Create plots to show relationships and distributions. Examples: survival rate by sex, age histogram, survival by fare bin.

In [None]:
# EDA visuals
import seaborn as sns

plt.figure(figsize=(10,4))
plt.subplot(1,2,1)
sns.countplot(x='sex', hue='survived', data=notebook_df)
plt.title('Survival by sex')

plt.subplot(1,2,2)
notebook_df['age'].hist(bins=20)
plt.title('Age distribution')
plt.show()

# Survival by fare bins
bins=[0,10,20,50,100,600]
labels=['0-10','10-20','20-50','50-100','100+']
notebook_df['fare_bin'] = pd.cut(notebook_df['fare'].fillna(0), bins=bins, labels=labels)
surv_by_fare = notebook_df.groupby('fare_bin')['survived'].mean().reset_index()
sns.barplot(x='fare_bin', y='survived', data=surv_by_fare)
plt.title('Survival rate by Fare bin')
plt.show()

## 5. Modeling: train Logistic Regression & Decision Tree

In [None]:
# Modeling & evaluation
from sklearn.model_selection import train_test_split
from sklearn.linear_model import LogisticRegression
from sklearn.tree import DecisionTreeClassifier
from sklearn.metrics import accuracy_score, classification_report

features = ['pclass','sex','age','fare']
X = notebook_df[features]
y = notebook_df['survived'].astype(int)
X_train, X_test, y_train, y_test = train_test_split(X, y, test_size=0.2, random_state=42)

# Logistic Regression
lr = LogisticRegression(max_iter=200)
lr.fit(X_train, y_train)
y_pred_lr = lr.predict(X_test)
print('Logistic Regression accuracy:', accuracy_score(y_test, y_pred_lr))
print(classification_report(y_test, y_pred_lr))

# Decision Tree
dt = DecisionTreeClassifier(max_depth=5, random_state=42)
dt.fit(X_train, y_train)
y_pred_dt = dt.predict(X_test)
print('Decision Tree accuracy:', accuracy_score(y_test, y_pred_dt))
print(classification_report(y_test, y_pred_dt))

## 6. Interpret & Compare

Compare accuracy, recall, precision. Discuss which model you would prefer and why (consider domain costs: false negatives vs false positives).

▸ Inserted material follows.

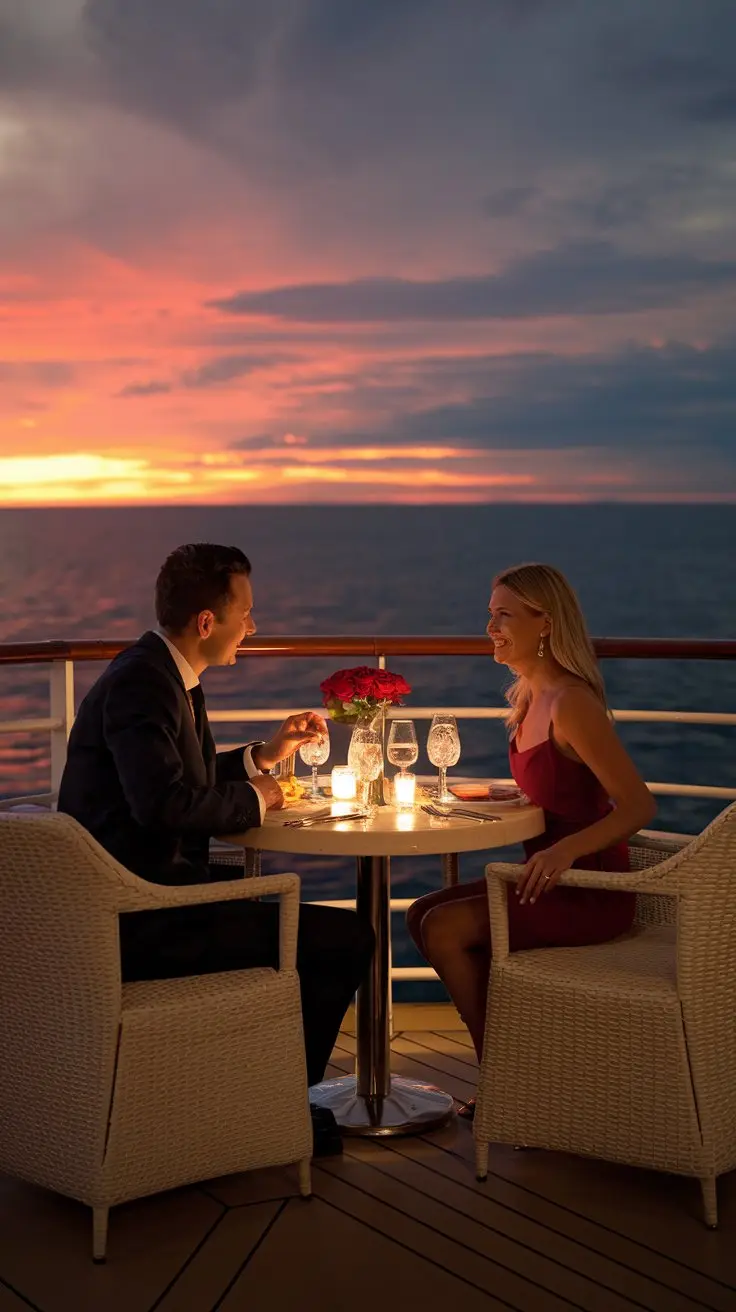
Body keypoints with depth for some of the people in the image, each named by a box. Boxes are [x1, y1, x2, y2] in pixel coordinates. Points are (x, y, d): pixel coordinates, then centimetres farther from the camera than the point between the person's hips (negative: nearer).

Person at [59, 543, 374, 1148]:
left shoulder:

## 7. Take-Home Assignment (deliverables)

**Individual task (due in 1 week):**
- Use the Titanic dataset (or Iris if preferred).
- Clean and preprocess the data.
- Create at least 3 EDA visualizations with short captions/insights.
- Train **two** models (one linear/simple, one tree-based or ensemble).
- Compare their performance using at least two metrics (accuracy & recall or F1).
- Submit:
  1. Jupyter Notebook (.ipynb) with code and outputs.
  2. One-page PDF/Markdown summary: problem, approach, results, insights.

**Bonus (optional):** Try feature engineering (create new features) and report impact.

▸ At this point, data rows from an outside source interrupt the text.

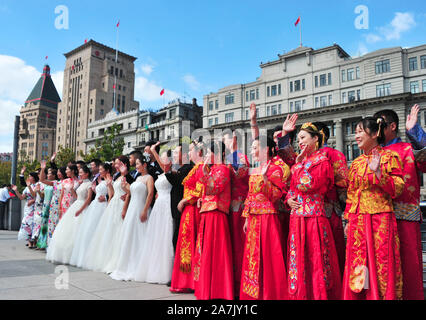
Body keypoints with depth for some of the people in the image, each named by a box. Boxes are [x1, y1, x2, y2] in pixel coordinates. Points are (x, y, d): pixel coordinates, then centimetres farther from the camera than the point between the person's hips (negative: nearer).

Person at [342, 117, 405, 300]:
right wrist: (348, 220, 12)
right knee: (357, 268, 8)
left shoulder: (389, 157, -1)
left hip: (380, 220, -5)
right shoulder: (356, 163, 14)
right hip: (357, 222, 5)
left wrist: (377, 173, -20)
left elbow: (397, 189, -8)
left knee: (381, 265, 0)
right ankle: (358, 296, 21)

## 8. Starter checklist & tips

- Use train/test split and consider cross-validation for robustness.
- Document every preprocessing step.
- When in doubt, visualize the data.
- Keep reproducible code: set random_state where appropriate.

## 9. Course Wrap-up

Congratulations — you completed the 5-day crash/refresher! Good luck with the take-home assignment. Reach out if you need help.